## start PASSAGE PROVIDED

First THUMBS UP for the speed with which this can be sewn together. I traced, cut and serged the first pair in under 3 hours. I think more like 2.
It is a pull-on jean. Although I think it is more of a Yoga pant with jean styling or maybe a jean with yoga pant styling. But in my mind it is not clearly one or the other but borrows elements from both. I happen to like the styling and would give it a THUMBS UP.
It has a faux-fly which I didn’t stitch until I made Pant #6 (the near-perfect). I was surprised at how a nice detail that became. The fly pieces are cut on the pant (not separate pieces to be attached adding time to the sewing) and then fold to one side which gives a nice heft and a guide line for stitching. I stitched from the inside. The fly looks real, even though there isn’t a zipper. The fly stitching lines are slimming — something I always appreciate having but especially over my tummy. I give Jalie a THUMBS UP for the faux fly
I also didn’t stitch the faux front pockets. I hate the ‘real’ pockets on my DG2 jeans. They are so shallow they are unusable. In fact they are an ugly distraction. When I get a new pair of DG2’s, I try them on, take pictures and then stitch the pockets closed before cutting off the bag. Much better; much, much better that Jalie recognized these should just be for show. However, it’s a bit fiddly to sew and I did not make them during the tissue alteration and fitting process. Nor will I make these pockets when “it’s for reals”. I plan to face the ‘pocket opening’ with bias tape and applique to a pocket back. I know this will be easier than trying to line up the two sharply curved pieces for stitching and then top-stitching. I give Jalie a THUMBS UP for the faux pocket but prefer my own application method.
I do love the slim leg. I’ve been trying for years to find a pattern with a slim leg that is not figure revealing — as in “counting hairs” revealing. Yes I would not be praising this pattern had I not also used Jennifer Stern’s fitting procedure. Bottom line, this is the leg I’m looking for but you may not like what I’ve created. I created my leg by going up two sizes and adding ease along the inseam. The drafted leg is much slimmer than what I’ve created. Keep that in mind if you decide to make this pattern yourself. I give Jalie a PUSH on this because I’m not using the leg as they drafted but I like the leg I’m using.

## end PASSAGE PROVIDED

- _WHAT TO WORK ON_:
a) Which features of the pattern get a THUMBS UP in the pattern review? List every one.
b) According to the pattern review, how did the writer create their version of the leg?
The data that comes next is separate material, unrelated to the pattern review.

## start RECORD EXTRACTS

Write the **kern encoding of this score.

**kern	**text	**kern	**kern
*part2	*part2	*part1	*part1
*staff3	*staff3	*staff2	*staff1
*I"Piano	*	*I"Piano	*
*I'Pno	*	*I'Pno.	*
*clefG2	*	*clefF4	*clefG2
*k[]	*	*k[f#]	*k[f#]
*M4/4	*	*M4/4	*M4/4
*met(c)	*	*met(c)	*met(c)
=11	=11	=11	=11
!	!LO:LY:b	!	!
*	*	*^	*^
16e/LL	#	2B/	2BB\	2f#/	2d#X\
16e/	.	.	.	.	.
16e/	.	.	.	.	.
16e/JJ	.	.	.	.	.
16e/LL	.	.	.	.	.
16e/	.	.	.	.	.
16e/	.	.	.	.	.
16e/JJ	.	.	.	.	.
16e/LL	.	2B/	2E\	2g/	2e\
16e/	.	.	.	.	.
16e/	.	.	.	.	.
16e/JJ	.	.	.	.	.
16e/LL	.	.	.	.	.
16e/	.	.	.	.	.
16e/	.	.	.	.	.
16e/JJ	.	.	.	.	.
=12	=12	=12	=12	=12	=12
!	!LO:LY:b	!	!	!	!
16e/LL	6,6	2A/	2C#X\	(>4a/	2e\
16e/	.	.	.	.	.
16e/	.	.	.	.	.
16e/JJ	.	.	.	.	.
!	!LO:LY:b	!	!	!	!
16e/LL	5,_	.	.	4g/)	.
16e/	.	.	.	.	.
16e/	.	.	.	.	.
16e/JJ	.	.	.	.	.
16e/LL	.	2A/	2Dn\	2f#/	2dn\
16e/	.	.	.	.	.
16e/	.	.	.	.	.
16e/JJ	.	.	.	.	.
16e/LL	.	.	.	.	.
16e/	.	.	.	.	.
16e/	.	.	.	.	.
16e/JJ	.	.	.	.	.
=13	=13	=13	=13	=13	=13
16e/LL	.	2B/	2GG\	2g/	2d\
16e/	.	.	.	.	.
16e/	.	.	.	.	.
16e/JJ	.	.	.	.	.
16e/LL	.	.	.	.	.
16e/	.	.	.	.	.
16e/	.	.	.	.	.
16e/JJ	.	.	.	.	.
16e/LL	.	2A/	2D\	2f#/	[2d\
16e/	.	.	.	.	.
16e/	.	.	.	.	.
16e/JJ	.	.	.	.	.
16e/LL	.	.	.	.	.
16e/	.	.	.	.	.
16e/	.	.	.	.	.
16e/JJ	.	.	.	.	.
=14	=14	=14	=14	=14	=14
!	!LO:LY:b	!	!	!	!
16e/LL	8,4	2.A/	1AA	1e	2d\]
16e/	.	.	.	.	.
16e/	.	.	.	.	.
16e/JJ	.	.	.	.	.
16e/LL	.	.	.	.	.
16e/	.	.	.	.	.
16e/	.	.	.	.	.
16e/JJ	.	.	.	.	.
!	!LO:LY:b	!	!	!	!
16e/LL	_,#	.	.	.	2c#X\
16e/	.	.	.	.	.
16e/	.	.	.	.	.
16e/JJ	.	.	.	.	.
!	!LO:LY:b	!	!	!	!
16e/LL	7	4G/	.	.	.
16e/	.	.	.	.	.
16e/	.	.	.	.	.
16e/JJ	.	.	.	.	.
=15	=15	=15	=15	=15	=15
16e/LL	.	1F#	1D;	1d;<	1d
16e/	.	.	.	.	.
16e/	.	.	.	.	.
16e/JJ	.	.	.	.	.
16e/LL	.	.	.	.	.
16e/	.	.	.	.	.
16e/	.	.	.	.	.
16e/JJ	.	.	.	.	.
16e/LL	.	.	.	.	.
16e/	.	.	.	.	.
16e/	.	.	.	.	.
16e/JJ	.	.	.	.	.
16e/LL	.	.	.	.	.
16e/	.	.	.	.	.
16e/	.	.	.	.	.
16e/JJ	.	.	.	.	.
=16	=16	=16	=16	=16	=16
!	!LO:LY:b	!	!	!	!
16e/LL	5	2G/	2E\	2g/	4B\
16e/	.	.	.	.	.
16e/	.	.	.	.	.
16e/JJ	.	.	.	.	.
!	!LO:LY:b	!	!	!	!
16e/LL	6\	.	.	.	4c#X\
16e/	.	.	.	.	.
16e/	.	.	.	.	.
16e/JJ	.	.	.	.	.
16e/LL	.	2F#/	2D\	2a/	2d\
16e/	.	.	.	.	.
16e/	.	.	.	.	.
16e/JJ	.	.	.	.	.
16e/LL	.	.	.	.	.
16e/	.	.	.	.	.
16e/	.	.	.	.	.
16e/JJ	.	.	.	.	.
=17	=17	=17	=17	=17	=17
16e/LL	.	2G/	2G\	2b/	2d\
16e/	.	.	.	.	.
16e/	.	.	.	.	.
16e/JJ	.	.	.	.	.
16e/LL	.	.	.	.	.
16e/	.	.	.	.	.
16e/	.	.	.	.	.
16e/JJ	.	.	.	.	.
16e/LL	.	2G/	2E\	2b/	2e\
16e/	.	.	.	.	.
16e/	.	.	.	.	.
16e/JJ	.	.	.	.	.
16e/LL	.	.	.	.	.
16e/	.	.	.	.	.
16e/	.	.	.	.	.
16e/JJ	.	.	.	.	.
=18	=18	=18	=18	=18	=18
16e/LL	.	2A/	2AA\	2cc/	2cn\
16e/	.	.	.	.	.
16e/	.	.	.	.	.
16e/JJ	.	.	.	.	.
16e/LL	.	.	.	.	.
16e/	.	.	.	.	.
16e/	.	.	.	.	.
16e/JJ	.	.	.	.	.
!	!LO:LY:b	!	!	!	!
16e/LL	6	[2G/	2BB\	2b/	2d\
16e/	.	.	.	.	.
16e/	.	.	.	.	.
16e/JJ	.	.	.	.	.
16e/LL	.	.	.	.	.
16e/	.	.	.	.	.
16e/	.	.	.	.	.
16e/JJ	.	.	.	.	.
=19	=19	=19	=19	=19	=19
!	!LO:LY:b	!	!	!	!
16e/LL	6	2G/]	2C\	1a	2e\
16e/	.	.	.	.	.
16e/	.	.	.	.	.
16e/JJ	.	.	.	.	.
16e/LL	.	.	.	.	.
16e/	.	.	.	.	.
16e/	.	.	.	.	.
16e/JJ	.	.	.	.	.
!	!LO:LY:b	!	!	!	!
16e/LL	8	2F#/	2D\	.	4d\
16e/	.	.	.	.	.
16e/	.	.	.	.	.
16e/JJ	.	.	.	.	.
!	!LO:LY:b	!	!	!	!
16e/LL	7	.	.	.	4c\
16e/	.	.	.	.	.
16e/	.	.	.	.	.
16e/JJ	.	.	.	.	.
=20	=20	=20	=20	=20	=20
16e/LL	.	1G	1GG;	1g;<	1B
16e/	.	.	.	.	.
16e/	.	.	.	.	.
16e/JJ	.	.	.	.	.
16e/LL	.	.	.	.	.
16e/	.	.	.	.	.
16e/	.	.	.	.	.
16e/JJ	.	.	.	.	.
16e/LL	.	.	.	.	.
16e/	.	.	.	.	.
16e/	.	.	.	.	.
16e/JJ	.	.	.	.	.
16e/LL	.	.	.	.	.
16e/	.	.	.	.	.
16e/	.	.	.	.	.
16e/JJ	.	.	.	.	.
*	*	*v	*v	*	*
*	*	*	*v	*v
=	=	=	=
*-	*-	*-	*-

## end RECORD EXTRACTS

- _TASK ANSWERS_:
a)
- The speed with which it can be sewn together
- The styling
- The faux fly
- The faux pocket

b) By going up two sizes and adding ease along the inseam.